Prime rental growth across all central London submarkets amounted to an average of 3% in 2019. This mirrors the same average growth rate as in 2018, however the significant shift in the dynamics of supply and demand is starting to put upward pressure on rents, more noticeable in the highly sought-after locations.
Prime Grade A rents in the City East submarket covering the Aldgate and St Katharine Docks area increased by 13% in 2019, to £65.00 per sq ft. This was the big biggest rental movement recorded in 2019. Led by the delivery of new buildings to the market, it is not expected to see such level of growth in 2020. Double-digit growth of 11% was recorded for Grade A rents in the Docklands market, now at £52.50 per sq ft. Both these rental levels set new highs for these areas. Whilst not a new high, prime rents in the City core have nudged up to £70.00 per sq ft. This is the first time since 2017 that this level has been achieved. Elsewhere, in the City market the outer fringe areas of Clerkenwell/Farringdon and Old Street have both realised more growth over the year – 3% and 7% respectively. Both of which have turned the dial higher and set new rental levels akin to those commanded in districts of the West End.

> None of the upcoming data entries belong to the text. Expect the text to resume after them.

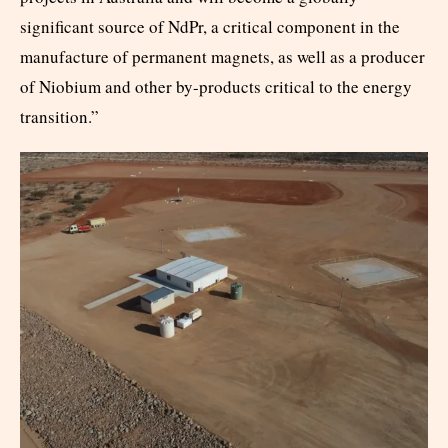
significant source of NdPr, a critical component in the
manufacture of permanent magnets, as well as a producer
of Niobium and other by-products critical to the energy
transition.”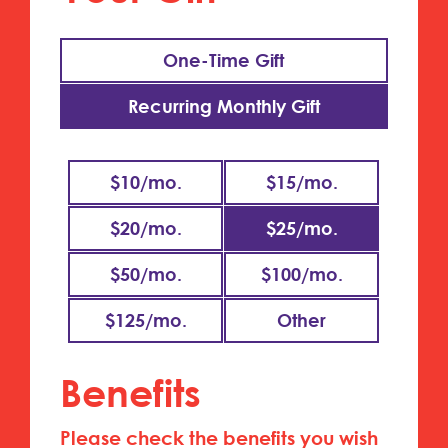
One-Time Gift
Recurring Monthly Gift
$10/mo.
$15/mo.
$20/mo.
$25/mo.
$50/mo.
$100/mo.
$125/mo.
Benefits
Please check the benefits you wish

Mayfair and St James’s continue to take the top spot at £120.00 per sq ft, this represents a 4 % increase over the year. Other West End submarket movers include Grade A rents in King’s Cross/Euston climbing by 3% to £80.00 per sqft and Paddington also increasing by 3% to £77.50 per sq ft. Whilst prime Grade A rental growth has been recorded in only 3 out of the 8 West End submarkets, we expect this to change in 2020, as the volume of available space continues to tighten.
Both the Southbank and Midtown have seen prime Grade A rents step up by 4%, and are now level pegged at £72.50 per sq ft. Yet a dearth of available prime space in these markets will see further pressure to increase in 2020, but equally should spur on developers to kick-start new development.
There was a noticeable shift in prime rental levels in 2019 with Grade B space. As highlighted in our Q3 edition of The Occupier. At year-end, Grade B rents moved out on average by 2%, with Midtown having the greatest rise of 13% to £65.00 per sq ft.
In the West End, the traditional submarkets of Mayfair/St James’s, North of Oxford Street, Soho and even King’s Cross/Euston have ratcheted up 3-4% of Grade B rental growth. The majority of submarkets are expected to succumb to more growth in the year ahead. As the pace of demand and volume of availability diverge, rental increases become inevitable.
20:20 VISION FOR 2020
Since the results of the EU referendum were announced in 2016 the start to a new year has been viewed with much apprehension by the business community. Lack of clarity and direction of Brexit, the impact it would have on workers, the bottom line or even how far in the future could plans be made, impacted confidence levels. This year the certainty is that Brexit has now happened, but that does not spell the end to the process. The rest of 2020 will see the UK’s future relationship with the EU be the main discussion point. The conclusion of which will affect the way we trade, work, travel, study, and reside with our EU neighbours.
Our research has shown that businesses across London have been more than resilient to the murkiness of recent politics, with leasing levels above average for the past three years. We don’t expect to see the degree of interest in London offices to dissipate over the course of this year, but satisfying requirements in a supply constrained market will no doubt make it more difficult to secure the right space, at the right time, at the right price. As such tenants with a renewed level of confidence will have their focus beyond 2020 or even 2021, commencing property searches at an earlier stage. Ramping up the competition for both current and future spaces, making the navigation of the market a little trickier for tenants.